Overall, 7 (27%) patients, including 5 women and 2 man, met the inclusion criteria for FB. The median age of the patients at the time of KTx was 11 years (7-43). Preoperative median MDV was 250 mL (range, 200-400), median MDV/BSA 302 mL/m2 (range, 300-337), and median RU 0 mL (range, 0- 150). One patient had Grade 1 VUR, 1 patients had Grade 3 VUR, and 1 patient, Grade 4. Two patients with RU underwent UDS. Although both of these 2 patients had very weak sense of micturition after saline > 500 mL was injected in the bladder, the compliance of their bladder wall was good and observed no RU in UDS. All patients underwent KTx with the informed consent about the possibility of need to perform CIC if they had RU post-operatively.
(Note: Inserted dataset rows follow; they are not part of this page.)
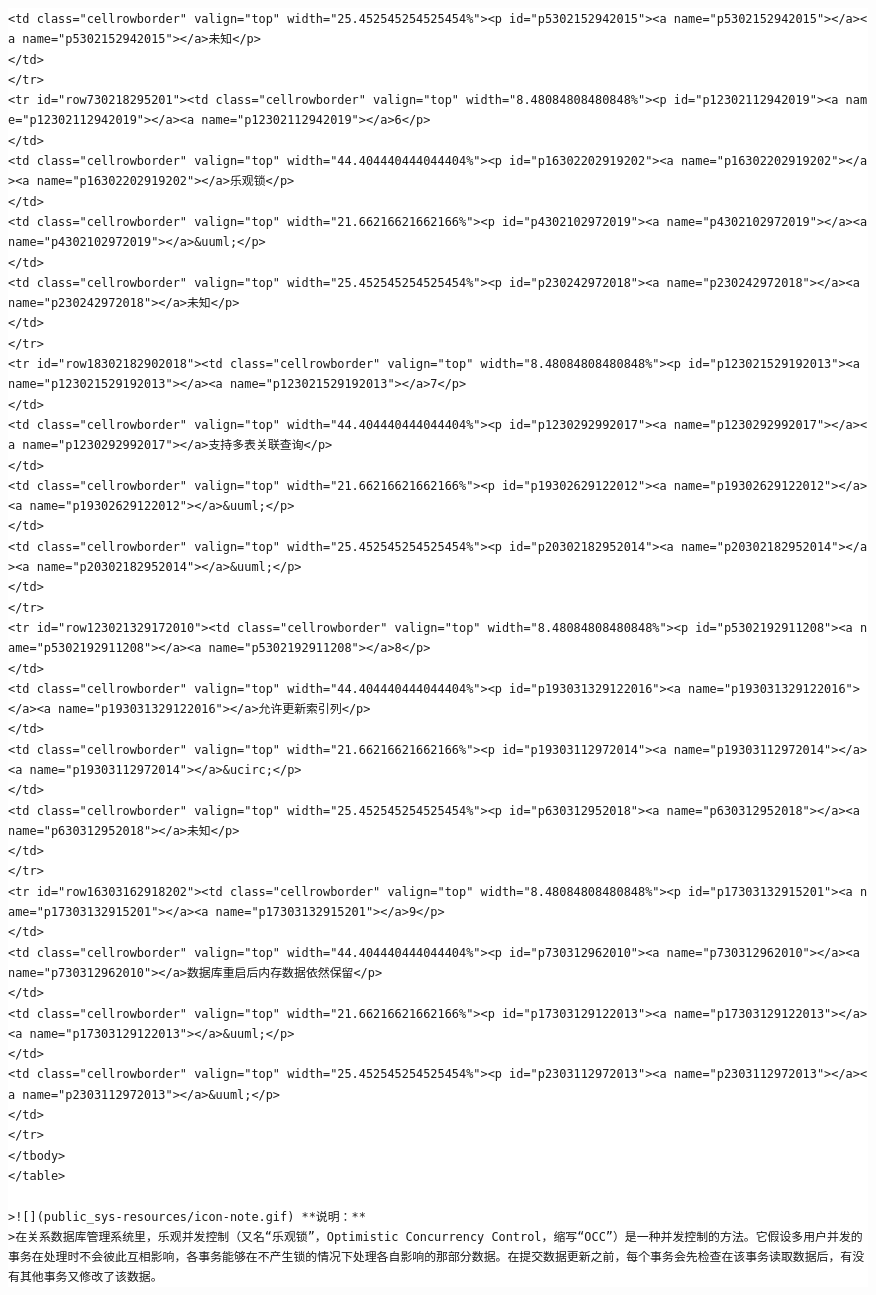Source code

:     <td class="cellrowborder" valign="top" width="25.452545254525454%"><p id="p5302152942015"><a name="p5302152942015"></a><a name="p5302152942015"></a>未知</p>
    </td>
    </tr>
    <tr id="row730218295201"><td class="cellrowborder" valign="top" width="8.48084808480848%"><p id="p12302112942019"><a name="p12302112942019"></a><a name="p12302112942019"></a>6</p>
    </td>
    <td class="cellrowborder" valign="top" width="44.404440444044404%"><p id="p16302202919202"><a name="p16302202919202"></a><a name="p16302202919202"></a>乐观锁</p>
    </td>
    <td class="cellrowborder" valign="top" width="21.66216621662166%"><p id="p4302102972019"><a name="p4302102972019"></a><a name="p4302102972019"></a>&uuml;</p>
    </td>
    <td class="cellrowborder" valign="top" width="25.452545254525454%"><p id="p230242972018"><a name="p230242972018"></a><a name="p230242972018"></a>未知</p>
    </td>
    </tr>
    <tr id="row18302182902018"><td class="cellrowborder" valign="top" width="8.48084808480848%"><p id="p123021529192013"><a name="p123021529192013"></a><a name="p123021529192013"></a>7</p>
    </td>
    <td class="cellrowborder" valign="top" width="44.404440444044404%"><p id="p1230292992017"><a name="p1230292992017"></a><a name="p1230292992017"></a>支持多表关联查询</p>
    </td>
    <td class="cellrowborder" valign="top" width="21.66216621662166%"><p id="p19302629122012"><a name="p19302629122012"></a><a name="p19302629122012"></a>&uuml;</p>
    </td>
    <td class="cellrowborder" valign="top" width="25.452545254525454%"><p id="p20302182952014"><a name="p20302182952014"></a><a name="p20302182952014"></a>&uuml;</p>
    </td>
    </tr>
    <tr id="row123021329172010"><td class="cellrowborder" valign="top" width="8.48084808480848%"><p id="p5302192911208"><a name="p5302192911208"></a><a name="p5302192911208"></a>8</p>
    </td>
    <td class="cellrowborder" valign="top" width="44.404440444044404%"><p id="p193031329122016"><a name="p193031329122016"></a><a name="p193031329122016"></a>允许更新索引列</p>
    </td>
    <td class="cellrowborder" valign="top" width="21.66216621662166%"><p id="p19303112972014"><a name="p19303112972014"></a><a name="p19303112972014"></a>&ucirc;</p>
    </td>
    <td class="cellrowborder" valign="top" width="25.452545254525454%"><p id="p630312952018"><a name="p630312952018"></a><a name="p630312952018"></a>未知</p>
    </td>
    </tr>
    <tr id="row16303162918202"><td class="cellrowborder" valign="top" width="8.48084808480848%"><p id="p17303132915201"><a name="p17303132915201"></a><a name="p17303132915201"></a>9</p>
    </td>
    <td class="cellrowborder" valign="top" width="44.404440444044404%"><p id="p730312962010"><a name="p730312962010"></a><a name="p730312962010"></a>数据库重启后内存数据依然保留</p>
    </td>
    <td class="cellrowborder" valign="top" width="21.66216621662166%"><p id="p17303129122013"><a name="p17303129122013"></a><a name="p17303129122013"></a>&uuml;</p>
    </td>
    <td class="cellrowborder" valign="top" width="25.452545254525454%"><p id="p2303112972013"><a name="p2303112972013"></a><a name="p2303112972013"></a>&uuml;</p>
    </td>
    </tr>
    </tbody>
    </table>

    >![](public_sys-resources/icon-note.gif) **说明：** 
    >在关系数据库管理系统里，乐观并发控制（又名“乐观锁”，Optimistic Concurrency Control，缩写“OCC”）是一种并发控制的方法。它假设多用户并发的事务在处理时不会彼此互相影响，各事务能够在不产生锁的情况下处理各自影响的那部分数据。在提交数据更新之前，每个事务会先检查在该事务读取数据后，有没有其他事务又修改了该数据。


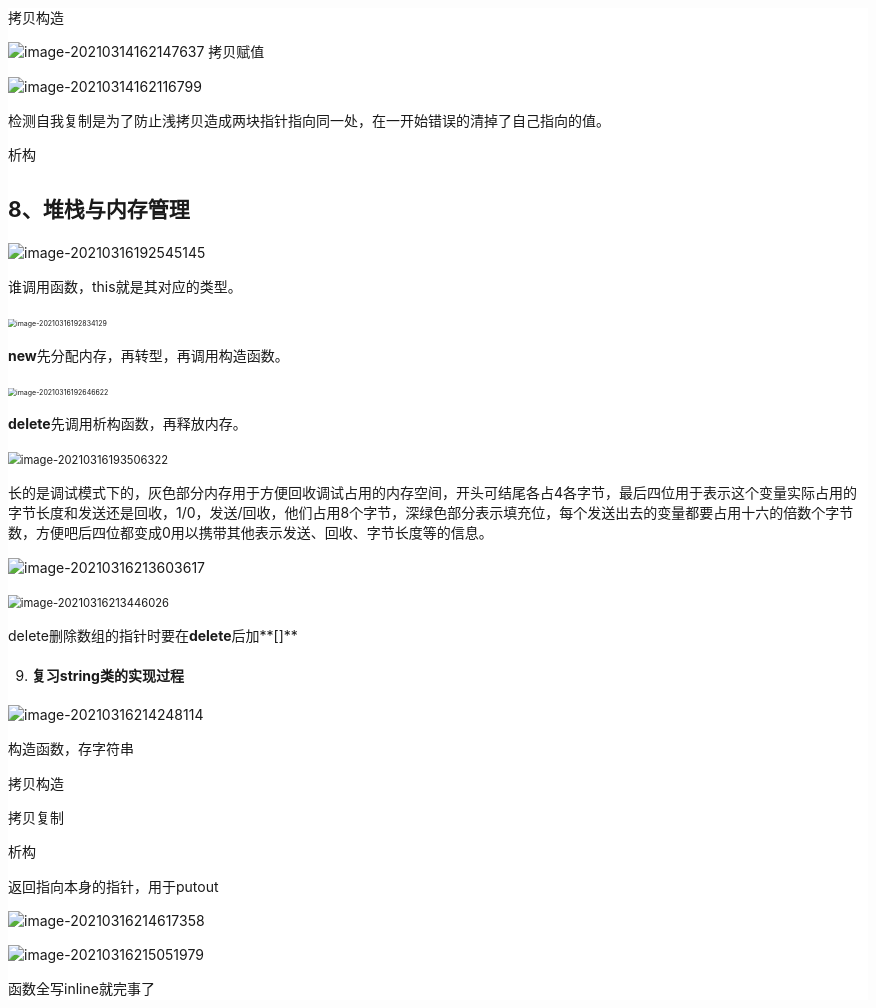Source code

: 拷贝构造

![image-20210314162147637](C:/Users/珞/AppData/Roaming/Typora/typora-user-images/image-20210314162147637.png)		拷贝赋值

![image-20210314162116799](C:/Users/珞/AppData/Roaming/Typora/typora-user-images/image-20210314162116799.png)

检测自我复制是为了防止浅拷贝造成两块指针指向同一处，在一开始错误的清掉了自己指向的值。

析构

## 8、堆栈与内存管理

![image-20210316192545145](C:/Users/珞/AppData/Roaming/Typora/typora-user-images/image-20210316192545145.png)

谁调用函数，this就是其对应的类型。

<img src="C:/Users/珞/AppData/Roaming/Typora/typora-user-images/image-20210316192834129.png" alt="image-20210316192834129" style="zoom:50%;" />

**new**先分配内存，再转型，再调用构造函数。

<img src="C:/Users/珞/AppData/Roaming/Typora/typora-user-images/image-20210316192646622.png" alt="image-20210316192646622" style="zoom:50%;" />

**delete**先调用析构函数，再释放内存。

<img src="C:/Users/珞/AppData/Roaming/Typora/typora-user-images/image-20210316193506322.png" alt="image-20210316193506322" style="zoom:80%;" />

长的是调试模式下的，灰色部分内存用于方便回收调试占用的内存空间，开头可结尾各占4各字节，最后四位用于表示这个变量实际占用的字节长度和发送还是回收，1/0，发送/回收，他们占用8个字节，深绿色部分表示填充位，每个发送出去的变量都要占用十六的倍数个字节数，方便吧后四位都变成0用以携带其他表示发送、回收、字节长度等的信息。

![image-20210316213603617](C:/Users/珞/AppData/Roaming/Typora/typora-user-images/image-20210316213603617.png)

<img src="C:/Users/珞/AppData/Roaming/Typora/typora-user-images/image-20210316213446026.png" alt="image-20210316213446026" style="zoom:80%;" />

delete删除数组的指针时要在**delete**后加**[]**

9. #### 复习string类的实现过程

![image-20210316214248114](C:/Users/珞/AppData/Roaming/Typora/typora-user-images/image-20210316214248114.png)



构造函数，存字符串

拷贝构造

拷贝复制

析构

返回指向本身的指针，用于putout

![image-20210316214617358](C:/Users/珞/AppData/Roaming/Typora/typora-user-images/image-20210316214617358.png)

![image-20210316215051979](C:/Users/珞/AppData/Roaming/Typora/typora-user-images/image-20210316215051979.png)

 函数全写inline就完事了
Patients with Grade 4 VUR also underwent nephrectomy simultaneously with KTx. All patients were indicated of schedule urination after removal of urinary catheter. Median RU was 3 mL (range, 0-49) after KTx and no patients required CIC. Ux was normal at 3 months follow-up in all cases; and median eGFR was 68.4 mL/min/1.73 m2 (range, 54.3-92.9).

Conclusion

Although some of the patients with CRH who undergo KTx had bladder capacity abnormality, few patients need CIC with adequate indication of scheduled urination after KTx.